Abbiamo visto che, già prima della morte del Papa, in alcune località certe amministrazioni hanno cercato di mettere i bastoni fra le ruote alle celebrazioni. Dopo il lutto nazionale, con quell’invito alla “sobrietà” che fa ridere ma, in realtà, è sottile, siamo al “liberi tutti”.
Il corteo più importante, quello di Milano, è un momento cruciale, è un evento ufficiale, nazionale, per certi versi anche formale, ma è anche il momento in cui si prende una gran boccata di ossigeno per i dodici mesi successivi. Il momento in cui ci ritroviamo e ci diciamo con lo sguardo: “Ok, ci siamo, nonostante tutto”. Per questo il corteo di Milano è il bersaglio grosso.

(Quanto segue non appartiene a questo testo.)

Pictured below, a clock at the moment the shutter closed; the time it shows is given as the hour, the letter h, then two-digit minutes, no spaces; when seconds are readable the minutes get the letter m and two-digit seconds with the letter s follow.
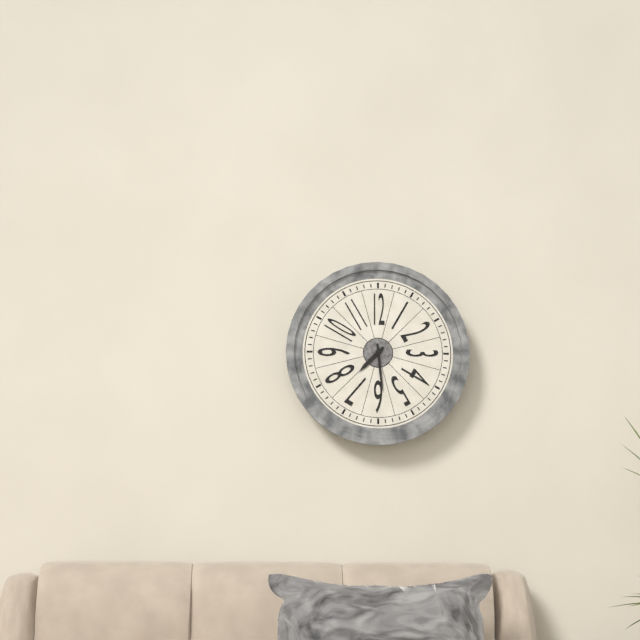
7h29
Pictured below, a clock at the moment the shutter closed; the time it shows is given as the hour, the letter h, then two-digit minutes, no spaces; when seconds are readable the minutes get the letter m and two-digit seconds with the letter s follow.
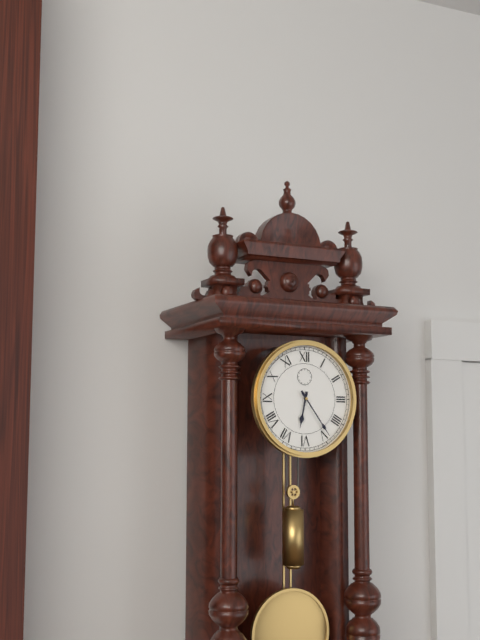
6h24
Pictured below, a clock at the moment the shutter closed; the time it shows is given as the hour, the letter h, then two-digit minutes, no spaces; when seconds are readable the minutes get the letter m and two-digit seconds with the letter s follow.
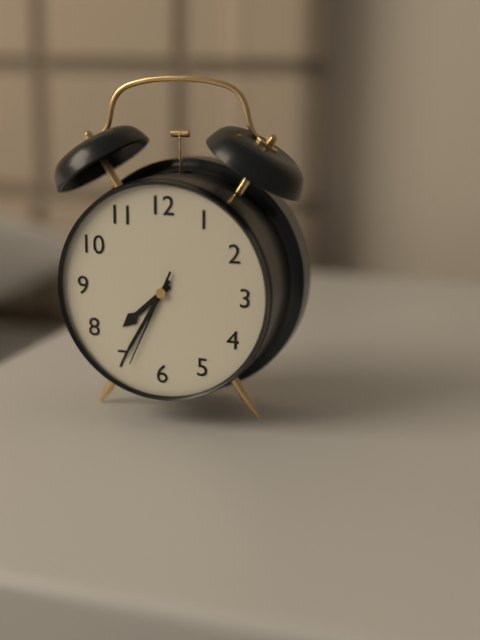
7h35m34s
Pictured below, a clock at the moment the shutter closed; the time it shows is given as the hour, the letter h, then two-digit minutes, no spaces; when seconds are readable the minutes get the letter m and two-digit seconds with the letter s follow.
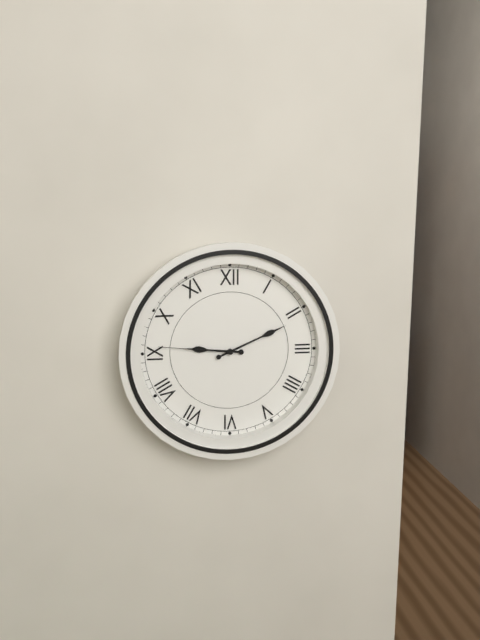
9h11m46s
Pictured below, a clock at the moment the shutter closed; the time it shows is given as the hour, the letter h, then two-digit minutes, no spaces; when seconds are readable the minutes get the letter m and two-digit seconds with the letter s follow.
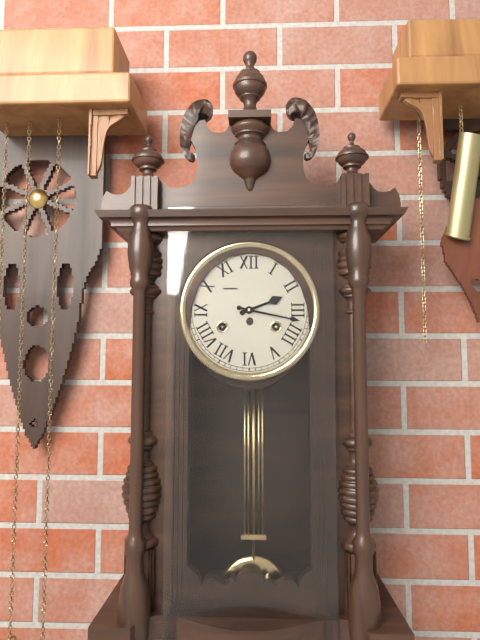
2h17
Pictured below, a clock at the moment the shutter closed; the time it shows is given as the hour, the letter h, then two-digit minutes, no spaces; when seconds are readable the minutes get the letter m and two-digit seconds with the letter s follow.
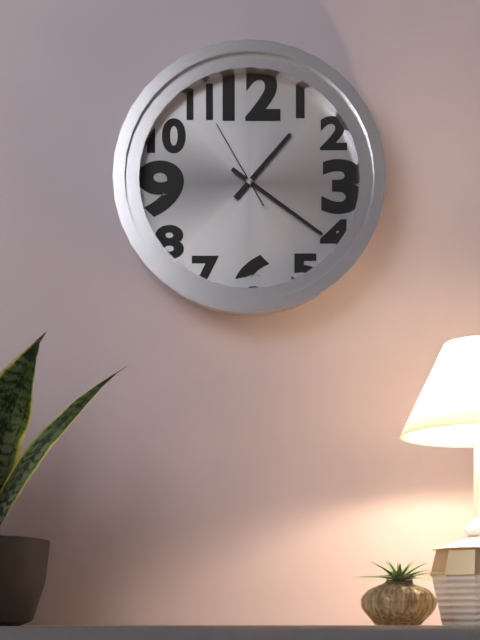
1h21m55s
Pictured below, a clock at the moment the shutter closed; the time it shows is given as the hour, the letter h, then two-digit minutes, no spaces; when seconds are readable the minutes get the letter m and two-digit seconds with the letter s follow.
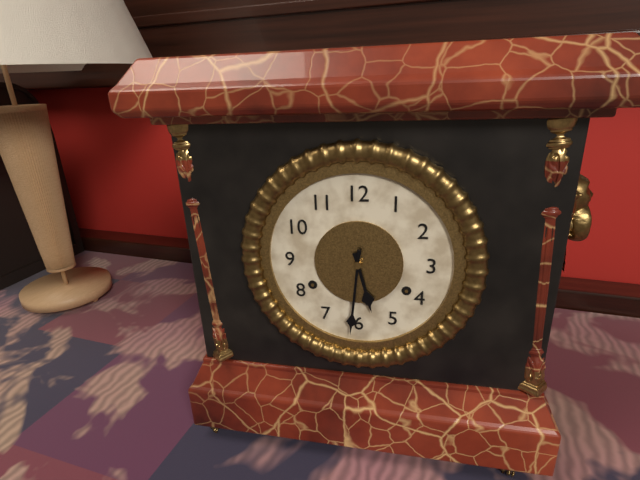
5h31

In un’epoca di stanchezza e demotivazione, di distanza dalla politica, disincentivare la partecipazione al 25 aprile è strategico per chi conta proprio sul fatto che diventi normale stare a casa, dalle piazze, dai cortei, dalle urne, fino a quando la democrazia non sarà svuotata.
Il corteo di Milano non si fiacca in un anno, non in due, ma forse in qualche anno sì.
Bisogna stare concentrati, guardare alla luna e non al dito, fare fronte comune, stare dalla parte giusta anche se la compagnia non è sempre la nostra preferita.
Buon 25 aprile!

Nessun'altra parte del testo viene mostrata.